◆ Work instruction
Retype each line below precisely.

↓↓↓

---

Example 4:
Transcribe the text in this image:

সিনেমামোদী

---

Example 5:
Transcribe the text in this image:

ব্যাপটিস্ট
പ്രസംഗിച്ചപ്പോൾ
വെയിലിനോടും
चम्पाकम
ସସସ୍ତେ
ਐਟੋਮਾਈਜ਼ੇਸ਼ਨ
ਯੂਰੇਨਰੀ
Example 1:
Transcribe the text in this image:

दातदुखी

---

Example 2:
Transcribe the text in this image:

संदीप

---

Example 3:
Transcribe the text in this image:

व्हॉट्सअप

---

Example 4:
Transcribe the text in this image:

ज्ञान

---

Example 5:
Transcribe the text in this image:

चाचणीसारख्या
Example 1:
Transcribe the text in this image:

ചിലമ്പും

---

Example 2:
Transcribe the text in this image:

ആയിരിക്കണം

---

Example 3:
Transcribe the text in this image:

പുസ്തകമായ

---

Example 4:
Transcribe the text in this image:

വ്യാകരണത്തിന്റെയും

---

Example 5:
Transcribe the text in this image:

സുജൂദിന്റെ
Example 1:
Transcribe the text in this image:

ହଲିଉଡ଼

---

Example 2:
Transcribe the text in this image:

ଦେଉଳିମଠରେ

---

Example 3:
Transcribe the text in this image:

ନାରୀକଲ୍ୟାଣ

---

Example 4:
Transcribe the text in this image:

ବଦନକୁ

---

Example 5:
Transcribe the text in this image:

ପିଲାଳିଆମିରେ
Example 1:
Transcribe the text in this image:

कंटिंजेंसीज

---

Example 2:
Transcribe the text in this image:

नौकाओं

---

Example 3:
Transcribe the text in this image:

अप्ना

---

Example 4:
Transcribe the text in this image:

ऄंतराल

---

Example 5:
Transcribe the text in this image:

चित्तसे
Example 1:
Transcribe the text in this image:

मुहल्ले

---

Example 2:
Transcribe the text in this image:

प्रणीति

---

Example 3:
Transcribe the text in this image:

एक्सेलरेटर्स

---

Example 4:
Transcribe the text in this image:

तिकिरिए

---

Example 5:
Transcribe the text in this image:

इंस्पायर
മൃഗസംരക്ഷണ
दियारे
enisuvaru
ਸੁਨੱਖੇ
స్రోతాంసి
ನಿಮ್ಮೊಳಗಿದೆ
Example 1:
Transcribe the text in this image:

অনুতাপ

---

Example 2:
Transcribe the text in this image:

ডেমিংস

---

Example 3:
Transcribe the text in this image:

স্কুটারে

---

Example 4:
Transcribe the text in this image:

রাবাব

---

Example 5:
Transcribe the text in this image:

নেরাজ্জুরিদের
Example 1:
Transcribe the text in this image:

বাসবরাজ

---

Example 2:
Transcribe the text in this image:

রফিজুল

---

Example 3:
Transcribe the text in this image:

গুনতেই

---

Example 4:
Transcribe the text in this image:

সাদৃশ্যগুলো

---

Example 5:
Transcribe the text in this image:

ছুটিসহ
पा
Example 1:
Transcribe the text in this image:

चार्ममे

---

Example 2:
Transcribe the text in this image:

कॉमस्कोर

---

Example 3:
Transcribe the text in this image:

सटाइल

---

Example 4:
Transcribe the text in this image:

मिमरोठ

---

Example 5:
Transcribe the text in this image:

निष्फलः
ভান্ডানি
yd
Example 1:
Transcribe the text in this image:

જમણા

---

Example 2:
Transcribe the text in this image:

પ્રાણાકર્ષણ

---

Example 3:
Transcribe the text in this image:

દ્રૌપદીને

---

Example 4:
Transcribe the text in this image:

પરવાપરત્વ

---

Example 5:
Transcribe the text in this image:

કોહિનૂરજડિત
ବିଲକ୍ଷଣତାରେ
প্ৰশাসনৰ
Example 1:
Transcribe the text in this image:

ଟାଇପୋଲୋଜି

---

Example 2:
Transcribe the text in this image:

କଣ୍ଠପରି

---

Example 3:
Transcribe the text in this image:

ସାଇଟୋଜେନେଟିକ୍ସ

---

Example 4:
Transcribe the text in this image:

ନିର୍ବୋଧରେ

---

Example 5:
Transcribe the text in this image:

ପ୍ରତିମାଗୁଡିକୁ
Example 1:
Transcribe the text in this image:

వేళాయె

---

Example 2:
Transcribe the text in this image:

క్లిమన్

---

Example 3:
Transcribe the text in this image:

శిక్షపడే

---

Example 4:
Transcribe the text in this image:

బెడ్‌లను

↑↑↑

◆ Response box
---

Example 4:
Transcribe the text in this image:

সিনেমামোদী

---

Example 5:
Transcribe the text in this image:

ব্যাপটিস্ট
പ്രസംഗിച്ചപ്പോൾ
വെയിലിനോടും
चम्पाकम
ସସସ୍ତେ
ਐਟੋਮਾਈਜ਼ੇਸ਼ਨ
ਯੂਰੇਨਰੀ
Example 1:
Transcribe the text in this image:

दातदुखी

---

Example 2:
Transcribe the text in this image:

संदीप

---

Example 3:
Transcribe the text in this image:

व्हॉट्सअप

---

Example 4:
Transcribe the text in this image:

ज्ञान

---

Example 5:
Transcribe the text in this image:

चाचणीसारख्या
Example 1:
Transcribe the text in this image:

ചിലമ്പും

---

Example 2:
Transcribe the text in this image:

ആയിരിക്കണം

---

Example 3:
Transcribe the text in this image:

പുസ്തകമായ

---

Example 4:
Transcribe the text in this image:

വ്യാകരണത്തിന്റെയും

---

Example 5:
Transcribe the text in this image:

സുജൂദിന്റെ
Example 1:
Transcribe the text in this image:

ହଲିଉଡ଼

---

Example 2:
Transcribe the text in this image:

ଦେଉଳିମଠରେ

---

Example 3:
Transcribe the text in this image:

ନାରୀକଲ୍ୟାଣ

---

Example 4:
Transcribe the text in this image:

ବଦନକୁ

---

Example 5:
Transcribe the text in this image:

ପିଲାଳିଆମିରେ
Example 1:
Transcribe the text in this image:

कंटिंजेंसीज

---

Example 2:
Transcribe the text in this image:

नौकाओं

---

Example 3:
Transcribe the text in this image:

अप्ना

---

Example 4:
Transcribe the text in this image:

ऄंतराल

---

Example 5:
Transcribe the text in this image:

चित्तसे
Example 1:
Transcribe the text in this image:

मुहल्ले

---

Example 2:
Transcribe the text in this image:

प्रणीति

---

Example 3:
Transcribe the text in this image:

एक्सेलरेटर्स

---

Example 4:
Transcribe the text in this image:

तिकिरिए

---

Example 5:
Transcribe the text in this image:

इंस्पायर
മൃഗസംരക്ഷണ
दियारे
enisuvaru
ਸੁਨੱਖੇ
స్రోతాంసి
ನಿಮ್ಮೊಳಗಿದೆ
Example 1:
Transcribe the text in this image:

অনুতাপ

---

Example 2:
Transcribe the text in this image:

ডেমিংস

---

Example 3:
Transcribe the text in this image:

স্কুটারে

---

Example 4:
Transcribe the text in this image:

রাবাব

---

Example 5:
Transcribe the text in this image:

নেরাজ্জুরিদের
Example 1:
Transcribe the text in this image:

বাসবরাজ

---

Example 2:
Transcribe the text in this image:

রফিজুল

---

Example 3:
Transcribe the text in this image:

গুনতেই

---

Example 4:
Transcribe the text in this image:

সাদৃশ্যগুলো

---

Example 5:
Transcribe the text in this image:

ছুটিসহ
पा
Example 1:
Transcribe the text in this image:

चार्ममे

---

Example 2:
Transcribe the text in this image:

कॉमस्कोर

---

Example 3:
Transcribe the text in this image:

सटाइल

---

Example 4:
Transcribe the text in this image:

मिमरोठ

---

Example 5:
Transcribe the text in this image:

निष्फलः
ভান্ডানি
yd
Example 1:
Transcribe the text in this image:

જમણા

---

Example 2:
Transcribe the text in this image:

પ્રાણાકર્ષણ

---

Example 3:
Transcribe the text in this image:

દ્રૌપદીને

---

Example 4:
Transcribe the text in this image:

પરવાપરત્વ

---

Example 5:
Transcribe the text in this image:

કોહિનૂરજડિત
ବିଲକ୍ଷଣତାରେ
প্ৰশাসনৰ
Example 1:
Transcribe the text in this image:

ଟାଇପୋଲୋଜି

---

Example 2:
Transcribe the text in this image:

କଣ୍ଠପରି

---

Example 3:
Transcribe the text in this image:

ସାଇଟୋଜେନେଟିକ୍ସ

---

Example 4:
Transcribe the text in this image:

ନିର୍ବୋଧରେ

---

Example 5:
Transcribe the text in this image:

ପ୍ରତିମାଗୁଡିକୁ
Example 1:
Transcribe the text in this image:

వేళాయె

---

Example 2:
Transcribe the text in this image:

క్లిమన్

---

Example 3:
Transcribe the text in this image:

శిక్షపడే

---

Example 4:
Transcribe the text in this image:

బెడ్‌లను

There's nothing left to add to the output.